The Port Townsend Library is in between, being two-stories, of medium size and having some vaguely Spanish details.

“There are four or five styles,” Stock said, and, again, “After a while, you come to recognize the details.”

But many of the larger versions, like the main libraries in Seattle and Bellingham, have been demolished.

“It started with seeing how many were still standing,” he said.

Tracking down all the libraries, including those that had undergone makeovers, became his quest.

Even the Washington State Historical Society didn’t have a complete list.

“It had holes and duplicates SEmD libraries that were on the list twice under different names,” he said. “It was very difficult to find the information.”

But once he had the number and locations, he and spouse Marta Stock hit the road.

Sometimes they made it a day trip, she said, driving up to Bellingham for lunch, then making a loop to hit as many Carnegies as possible.

In Bellingham, they visited the Fairhaven branch, the only one that remains in service.

But in Sedro-Wooley, all they found were people who had memories of the Carnegie library, which was torn down to build a school.

“It’s under the floor of the high school gymnasium now,” Lewis said.

They also ventured over the mountains in the fall, making a big loop through Eastern Washington.

In Spokane, they found all four Carnegie libraries living under assumed identities as offices for lawyers and architects.

In Prosser, they expected to find the Carnegie building still in existence but learned that it had been torn down.

Talking to someone at the Chamber of Commerce, Lewis learned that people there, as in other community that had a Carnegie library, didn’t appreciate it until it was gone.

“They realize they’ve lost something,” Stock said.

The most challenging Carnegie library to photograph was the one in Snohomish, he said, which is still in use.
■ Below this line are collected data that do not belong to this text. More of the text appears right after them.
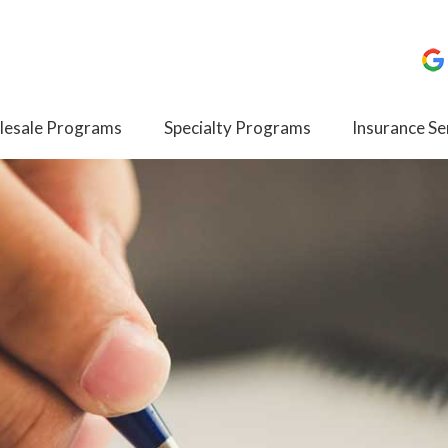
esale Programs
Specialty Programs
Insurance Se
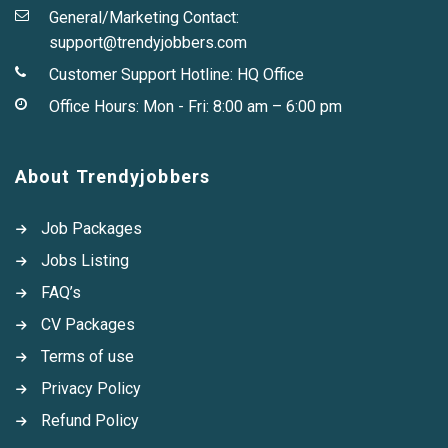
General/Marketing Contact:
support@trendyjobbers.com
Customer Support Hotline:
HQ Office
Office Hours: Mon - Fri: 8:00 am – 6:00 pm
About Trendyjobbers
Job Packages
Jobs Listing
FAQ’s
CV Packages
Terms of use
Privacy Policy
Refund Policy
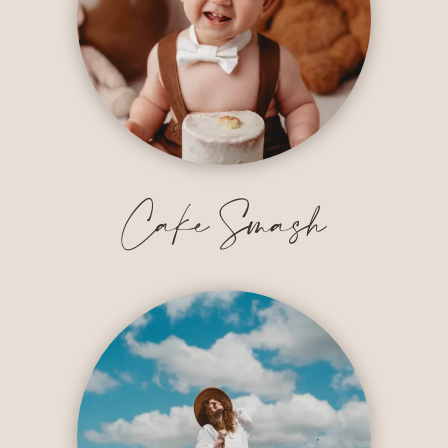
Cake Smash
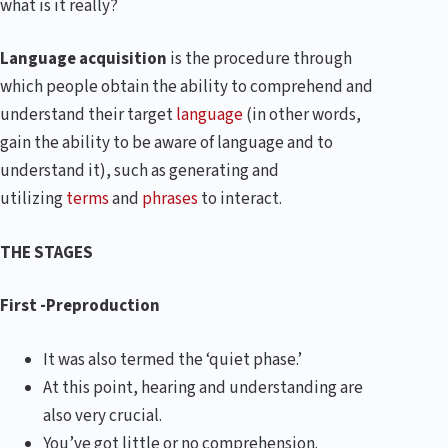
what is it really?
Language acquisition
is the procedure through
which people obtain the ability to comprehend and
understand their target
language
(in other words,
gain the ability to be aware of language and to
understand it), such as generating and
utilizing
terms
and
phrases
to interact.
THE STAGES
First -Preproduction
It was also termed the ‘quiet phase.’
At this point, hearing and understanding are
also very crucial.
You’ve got little or no comprehension.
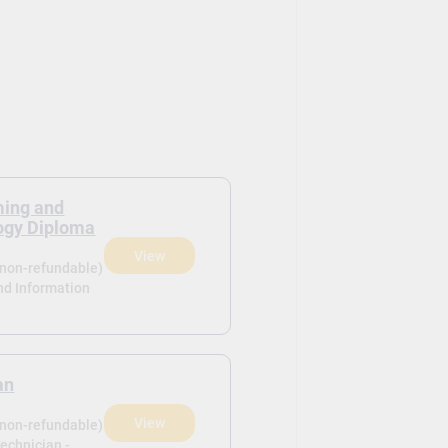
ing and
ogy Diploma
View
(non-refundable)
d Information
an
View
(non-refundable)
Technician -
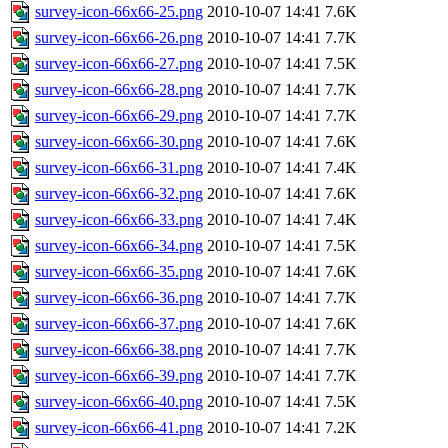
survey-icon-66x66-25.png
2010-10-07 14:41
7.6K
survey-icon-66x66-26.png
2010-10-07 14:41
7.7K
survey-icon-66x66-27.png
2010-10-07 14:41
7.5K
survey-icon-66x66-28.png
2010-10-07 14:41
7.7K
survey-icon-66x66-29.png
2010-10-07 14:41
7.7K
survey-icon-66x66-30.png
2010-10-07 14:41
7.6K
survey-icon-66x66-31.png
2010-10-07 14:41
7.4K
survey-icon-66x66-32.png
2010-10-07 14:41
7.6K
survey-icon-66x66-33.png
2010-10-07 14:41
7.4K
survey-icon-66x66-34.png
2010-10-07 14:41
7.5K
survey-icon-66x66-35.png
2010-10-07 14:41
7.6K
survey-icon-66x66-36.png
2010-10-07 14:41
7.7K
survey-icon-66x66-37.png
2010-10-07 14:41
7.6K
survey-icon-66x66-38.png
2010-10-07 14:41
7.7K
survey-icon-66x66-39.png
2010-10-07 14:41
7.7K
survey-icon-66x66-40.png
2010-10-07 14:41
7.5K
survey-icon-66x66-41.png
2010-10-07 14:41
7.2K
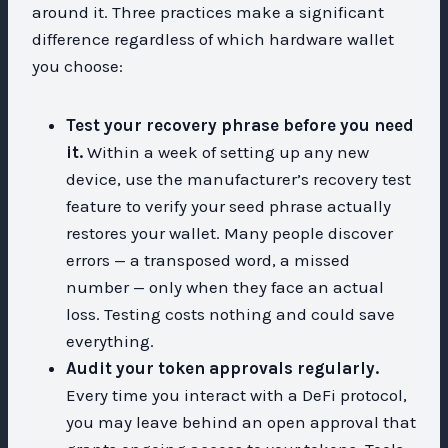
around it. Three practices make a significant
difference regardless of which hardware wallet
you choose:
Test your recovery phrase before you need
it.
Within a week of setting up any new
device, use the manufacturer’s recovery test
feature to verify your seed phrase actually
restores your wallet. Many people discover
errors — a transposed word, a missed
number — only when they face an actual
loss. Testing costs nothing and could save
everything.
Audit your token approvals regularly.
Every time you interact with a DeFi protocol,
you may leave behind an open approval that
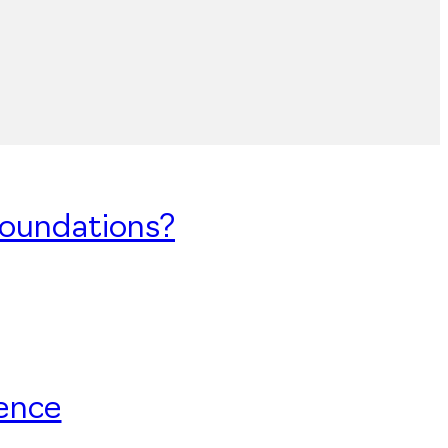
Foundations?
uence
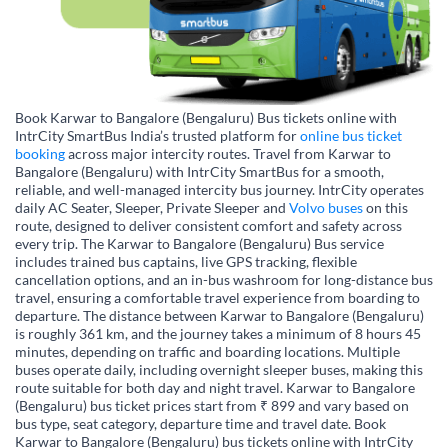
Book Karwar to Bangalore (Bengaluru) Bus tickets online with
IntrCity SmartBus India’s trusted platform for
online bus ticket
booking
across major intercity routes. Travel from Karwar to
Bangalore (Bengaluru) with IntrCity SmartBus for a smooth,
reliable, and well-managed intercity bus journey. IntrCity operates
daily AC Seater, Sleeper, Private Sleeper and
Volvo buses
on this
route, designed to deliver consistent comfort and safety across
every trip. The Karwar to Bangalore (Bengaluru) Bus service
includes trained bus captains, live GPS tracking, flexible
cancellation options, and an in-bus washroom for long-distance bus
travel, ensuring a comfortable travel experience from boarding to
departure. The distance between Karwar to Bangalore (Bengaluru)
is roughly 361 km, and the journey takes a minimum of 8 hours 45
minutes, depending on traffic and boarding locations. Multiple
buses operate daily, including overnight sleeper buses, making this
route suitable for both day and night travel. Karwar to Bangalore
(Bengaluru) bus ticket prices start from ₹ 899 and vary based on
bus type, seat category, departure time and travel date. Book
Karwar to Bangalore (Bengaluru) bus tickets online with IntrCity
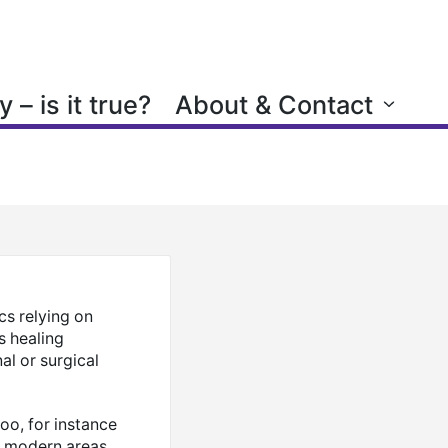
 – is it true?
About & Contact
cs relying on
s healing
al or surgical
oo, for instance
e modern areas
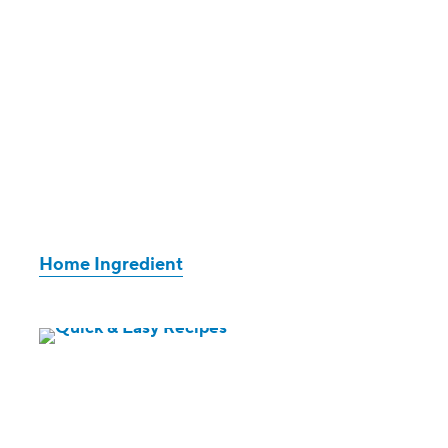
Home Ingredient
But it hardly looked like a Carnegie, having been connected to other buildings with a modern entry added.

The Stocks prefer to photograph their subjects on Sundays, when there aren’t a lot of cars in view, but the Snohomish Library had a church next door that was in service. And the weather didn’t cooperate.

“It was foggy and rainy,” Stock said.

The couple also discovered library buildings that had been converted to unconventional uses but were beautifully maintained.
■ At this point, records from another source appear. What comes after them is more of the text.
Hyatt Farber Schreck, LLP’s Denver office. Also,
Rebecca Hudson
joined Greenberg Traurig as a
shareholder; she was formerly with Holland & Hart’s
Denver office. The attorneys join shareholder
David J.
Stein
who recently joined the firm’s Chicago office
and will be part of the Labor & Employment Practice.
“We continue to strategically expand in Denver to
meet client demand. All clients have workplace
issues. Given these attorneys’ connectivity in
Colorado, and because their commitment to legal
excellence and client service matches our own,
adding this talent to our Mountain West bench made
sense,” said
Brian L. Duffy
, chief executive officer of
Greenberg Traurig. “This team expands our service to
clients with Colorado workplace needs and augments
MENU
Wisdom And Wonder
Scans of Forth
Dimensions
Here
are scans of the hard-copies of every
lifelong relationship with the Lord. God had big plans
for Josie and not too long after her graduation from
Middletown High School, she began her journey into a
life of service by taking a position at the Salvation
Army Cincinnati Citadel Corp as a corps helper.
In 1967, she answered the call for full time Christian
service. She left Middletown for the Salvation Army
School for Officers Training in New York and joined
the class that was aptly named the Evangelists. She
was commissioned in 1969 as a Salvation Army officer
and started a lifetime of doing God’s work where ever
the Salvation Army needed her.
In Auburn, the Carnegie library is now a school of dance. Olympia’s Carnegie was converted into a fundamentalist church, and the Ballard branch in Seattle is a French restaurant.

In Burlington, the building is the Child Protective Services office, and in Clarkston, a high school counseling center.

In Walla Walla, the Carnegie Library was converted into an arts center, Stock said.

“It was done with creativity, leaving the building intact,” he said.

Carnegies in Everett and Wentachee were pressed into civil service as city or county offices.

All were photographed by Stock, and are now on display at the Port Townsend Library.

“This may be the only complete set of photos of Carnegie libraries in Washington state,” Stock said.

The couple’s personal favorite: the Columbia branch of the Seattle Library.

Located in the south part of the city on Rainier Avenue, it was built on the corner of a park. The building has been enlarged, but the addition was done with sensitivity, not just tacked on, Stock said.

In Port Angeles, as well as in Anacortes, Edmonds, Vancouver and Pasco, the buildings live on as historical museums.

Gone forever are Carnegie libraries in Aberdeen, Chehalis, Ellensburg, Puyallup, Renton and Yakima, as well as the one in Prosser and the main libraries in Seattle and Bellingham.

But Stock managed to find photographs of those buildings, which are also on display at the Port Townsend Library. He also corresponded with the Clark County Historical Society, which launched a “Mr. Carnegie’s Grand Tour of Washington” last year to encourage people to visit the buildings.

Back home, the Stocks believe that having a Carnegie library helps to make it a focal point in town and draw people’s attention. They both volunteer there, and in the summer, find themselves at the library almost every day when grandchildren are visiting.

“We come for the computers, the games and the activities,” Marta Stock said.

Like its sisters throughout the state, the local library is a tribute to the man, Stock said, whose legacy lives on.